There aren’t many jolts like this and the accompanying explanations give some coherence to the otherworldliness that is modern physics. Indeed, the author shows how the reality we experience is skewed by dimensional and temporal restrictions and encourages the reader to take a step back and rethink everything from first principles. First, by re-examining our understanding of how objects move through space; then by adding dimensional time; before tackling the mapping of manifolds. Nevertheless this book is only accessible to a wide audience because noobs like me have the ability to tap into content created by some incredible online educators. Key words are highlighted in bold text so when I can’t follow the argument for “metric tensor” then I know what term to look up. Tap.. tap.. tap.. and, bingo! 3Blue1Brown walks me through the essence of linear algebra (which is not as dry as it sounds) before I move on to tensors and differential geometry (although Dialect does an excellent summary).
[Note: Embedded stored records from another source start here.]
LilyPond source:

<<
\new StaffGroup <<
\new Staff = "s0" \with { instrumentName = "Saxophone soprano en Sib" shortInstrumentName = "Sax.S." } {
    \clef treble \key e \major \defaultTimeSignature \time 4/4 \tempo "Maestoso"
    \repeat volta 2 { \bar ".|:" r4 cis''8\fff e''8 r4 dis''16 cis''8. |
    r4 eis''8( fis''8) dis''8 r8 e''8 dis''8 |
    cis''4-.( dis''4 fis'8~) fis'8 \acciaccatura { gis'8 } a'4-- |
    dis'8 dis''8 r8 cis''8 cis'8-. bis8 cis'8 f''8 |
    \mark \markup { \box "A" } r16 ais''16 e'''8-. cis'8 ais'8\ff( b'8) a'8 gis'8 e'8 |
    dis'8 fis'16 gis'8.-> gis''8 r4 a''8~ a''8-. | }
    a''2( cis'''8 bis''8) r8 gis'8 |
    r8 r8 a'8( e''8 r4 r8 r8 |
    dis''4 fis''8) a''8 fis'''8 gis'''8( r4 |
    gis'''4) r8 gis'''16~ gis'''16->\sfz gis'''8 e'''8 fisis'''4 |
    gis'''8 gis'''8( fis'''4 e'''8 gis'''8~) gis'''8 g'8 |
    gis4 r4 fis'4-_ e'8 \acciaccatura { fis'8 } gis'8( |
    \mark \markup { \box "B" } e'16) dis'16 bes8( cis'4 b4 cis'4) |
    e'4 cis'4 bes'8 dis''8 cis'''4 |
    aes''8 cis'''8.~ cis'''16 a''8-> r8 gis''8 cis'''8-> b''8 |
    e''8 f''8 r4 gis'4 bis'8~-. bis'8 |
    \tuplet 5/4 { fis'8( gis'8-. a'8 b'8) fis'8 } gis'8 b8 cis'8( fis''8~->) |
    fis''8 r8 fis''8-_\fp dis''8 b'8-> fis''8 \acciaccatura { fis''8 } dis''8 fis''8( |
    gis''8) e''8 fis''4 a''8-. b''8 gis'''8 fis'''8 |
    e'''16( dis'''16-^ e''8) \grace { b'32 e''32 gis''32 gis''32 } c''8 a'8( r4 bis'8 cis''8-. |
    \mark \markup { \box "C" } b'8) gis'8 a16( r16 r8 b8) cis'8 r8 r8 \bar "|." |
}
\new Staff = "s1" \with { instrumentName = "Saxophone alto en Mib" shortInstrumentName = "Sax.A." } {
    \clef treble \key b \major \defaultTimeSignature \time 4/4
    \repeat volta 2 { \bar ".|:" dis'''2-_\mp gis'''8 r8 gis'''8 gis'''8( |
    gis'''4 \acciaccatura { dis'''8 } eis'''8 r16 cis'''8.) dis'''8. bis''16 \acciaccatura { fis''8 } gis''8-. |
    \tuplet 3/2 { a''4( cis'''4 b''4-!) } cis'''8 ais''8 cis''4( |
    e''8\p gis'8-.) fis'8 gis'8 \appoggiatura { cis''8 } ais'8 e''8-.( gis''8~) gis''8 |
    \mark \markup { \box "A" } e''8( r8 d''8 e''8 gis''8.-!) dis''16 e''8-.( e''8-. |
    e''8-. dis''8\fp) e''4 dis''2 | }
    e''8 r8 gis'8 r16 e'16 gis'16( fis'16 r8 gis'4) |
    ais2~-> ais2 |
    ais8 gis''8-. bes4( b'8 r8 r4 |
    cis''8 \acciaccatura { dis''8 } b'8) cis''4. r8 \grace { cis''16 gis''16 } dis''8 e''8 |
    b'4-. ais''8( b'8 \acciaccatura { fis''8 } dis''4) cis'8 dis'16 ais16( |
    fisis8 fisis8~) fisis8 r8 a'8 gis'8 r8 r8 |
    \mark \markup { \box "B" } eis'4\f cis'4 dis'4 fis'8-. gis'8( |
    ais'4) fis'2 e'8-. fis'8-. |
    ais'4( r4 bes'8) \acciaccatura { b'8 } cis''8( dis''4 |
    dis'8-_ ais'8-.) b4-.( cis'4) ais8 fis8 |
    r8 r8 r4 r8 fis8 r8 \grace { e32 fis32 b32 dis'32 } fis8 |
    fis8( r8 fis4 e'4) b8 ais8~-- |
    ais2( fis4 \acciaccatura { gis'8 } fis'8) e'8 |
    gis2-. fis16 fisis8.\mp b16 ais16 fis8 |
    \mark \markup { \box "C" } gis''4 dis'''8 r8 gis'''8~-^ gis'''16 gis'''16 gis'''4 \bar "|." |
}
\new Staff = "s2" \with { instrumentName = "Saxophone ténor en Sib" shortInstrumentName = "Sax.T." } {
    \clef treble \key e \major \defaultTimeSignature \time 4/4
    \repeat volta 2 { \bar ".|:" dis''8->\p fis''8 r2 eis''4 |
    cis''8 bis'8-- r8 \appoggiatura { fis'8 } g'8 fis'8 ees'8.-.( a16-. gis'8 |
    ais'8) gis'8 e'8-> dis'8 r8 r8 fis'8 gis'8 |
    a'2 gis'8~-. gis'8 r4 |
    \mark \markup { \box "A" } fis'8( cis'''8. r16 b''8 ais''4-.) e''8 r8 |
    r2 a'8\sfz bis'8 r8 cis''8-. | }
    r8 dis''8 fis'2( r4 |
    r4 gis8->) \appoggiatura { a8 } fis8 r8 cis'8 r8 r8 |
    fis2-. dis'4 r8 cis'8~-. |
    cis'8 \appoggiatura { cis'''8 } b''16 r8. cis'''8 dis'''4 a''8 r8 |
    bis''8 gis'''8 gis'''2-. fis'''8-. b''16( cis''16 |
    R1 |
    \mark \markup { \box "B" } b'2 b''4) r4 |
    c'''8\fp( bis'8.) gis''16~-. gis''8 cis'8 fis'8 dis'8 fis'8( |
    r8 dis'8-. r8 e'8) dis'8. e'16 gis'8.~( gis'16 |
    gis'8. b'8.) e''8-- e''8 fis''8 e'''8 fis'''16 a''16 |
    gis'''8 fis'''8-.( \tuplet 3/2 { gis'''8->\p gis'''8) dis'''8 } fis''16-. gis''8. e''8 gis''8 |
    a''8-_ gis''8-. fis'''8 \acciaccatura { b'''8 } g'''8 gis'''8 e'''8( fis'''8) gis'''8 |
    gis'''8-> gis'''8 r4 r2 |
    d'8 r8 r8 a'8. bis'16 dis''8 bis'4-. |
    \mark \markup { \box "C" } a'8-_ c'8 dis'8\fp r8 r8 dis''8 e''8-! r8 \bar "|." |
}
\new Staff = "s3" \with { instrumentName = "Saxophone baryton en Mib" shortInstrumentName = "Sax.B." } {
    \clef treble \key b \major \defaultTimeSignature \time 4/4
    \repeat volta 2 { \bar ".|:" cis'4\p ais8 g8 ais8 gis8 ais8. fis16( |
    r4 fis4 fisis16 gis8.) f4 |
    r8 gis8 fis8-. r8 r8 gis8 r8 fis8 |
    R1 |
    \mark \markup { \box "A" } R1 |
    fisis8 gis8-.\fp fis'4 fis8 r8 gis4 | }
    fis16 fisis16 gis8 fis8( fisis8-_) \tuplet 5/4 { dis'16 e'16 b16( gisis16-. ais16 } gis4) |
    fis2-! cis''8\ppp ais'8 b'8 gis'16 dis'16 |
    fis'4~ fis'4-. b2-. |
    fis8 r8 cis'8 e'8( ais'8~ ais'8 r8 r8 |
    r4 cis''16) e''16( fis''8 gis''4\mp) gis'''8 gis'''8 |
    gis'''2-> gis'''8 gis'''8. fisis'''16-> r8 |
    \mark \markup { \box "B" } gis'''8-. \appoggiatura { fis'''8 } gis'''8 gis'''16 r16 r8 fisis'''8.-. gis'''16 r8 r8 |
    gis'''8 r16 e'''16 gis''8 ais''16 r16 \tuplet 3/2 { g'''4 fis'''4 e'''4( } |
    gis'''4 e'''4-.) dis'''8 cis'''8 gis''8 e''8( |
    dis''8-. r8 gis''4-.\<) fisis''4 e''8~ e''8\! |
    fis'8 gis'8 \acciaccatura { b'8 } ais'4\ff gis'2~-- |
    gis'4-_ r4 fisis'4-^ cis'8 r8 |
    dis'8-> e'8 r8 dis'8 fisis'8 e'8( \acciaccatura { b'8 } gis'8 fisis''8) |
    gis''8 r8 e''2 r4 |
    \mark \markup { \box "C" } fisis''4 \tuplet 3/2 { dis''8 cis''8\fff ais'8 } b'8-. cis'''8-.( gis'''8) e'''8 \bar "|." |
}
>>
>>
This is a small book on a big topic. Physics students spend years grappling with these ideas and some will devote an entire career within and/or expanding its boundaries. For a popular science book the first instalment of “Biggest Ideas in the Universe” imposes a rigour that is first surprising, then challenging, then satisfying. It does not tell us everything about the physics of space, time and motion. Of course not. What we get is an exciting glimpse closely attended by a more considered perspective of the mind-bending beauty and magnitude encapsulated in such conceptualisations. The target audience with high school math and a history of wandering the vagaries of physics is delivered a series of well explained chapters that starts with a ball rolling down a hill and ends with General Relativity. As such the book flows seamlessly. The perspective is unapologetically that of a physicist and the intuitions gained come with solid, logical grounding. That’s gold.


I would mention that the chapter on Time is not as poignant than the rest of this excellent book. But it is the only section that reads like a series of statements and commentary. Time is an incredibly difficult concept to come to grips with and because each chapter anticipates the next I think I was expecting an impossible revelation. In any case I got through the chapter, moved on to Spacetime - where the above equation dropped (lending Time a dimensional context) - and the world of classical physics continued to reveal itself. 


It’s not everything. But it is thunderingly good.




Sean Carroll’s book on Quanta and Fields - the second in this series of “Biggest Ideas in the Universe” - comes out on the 1st of October.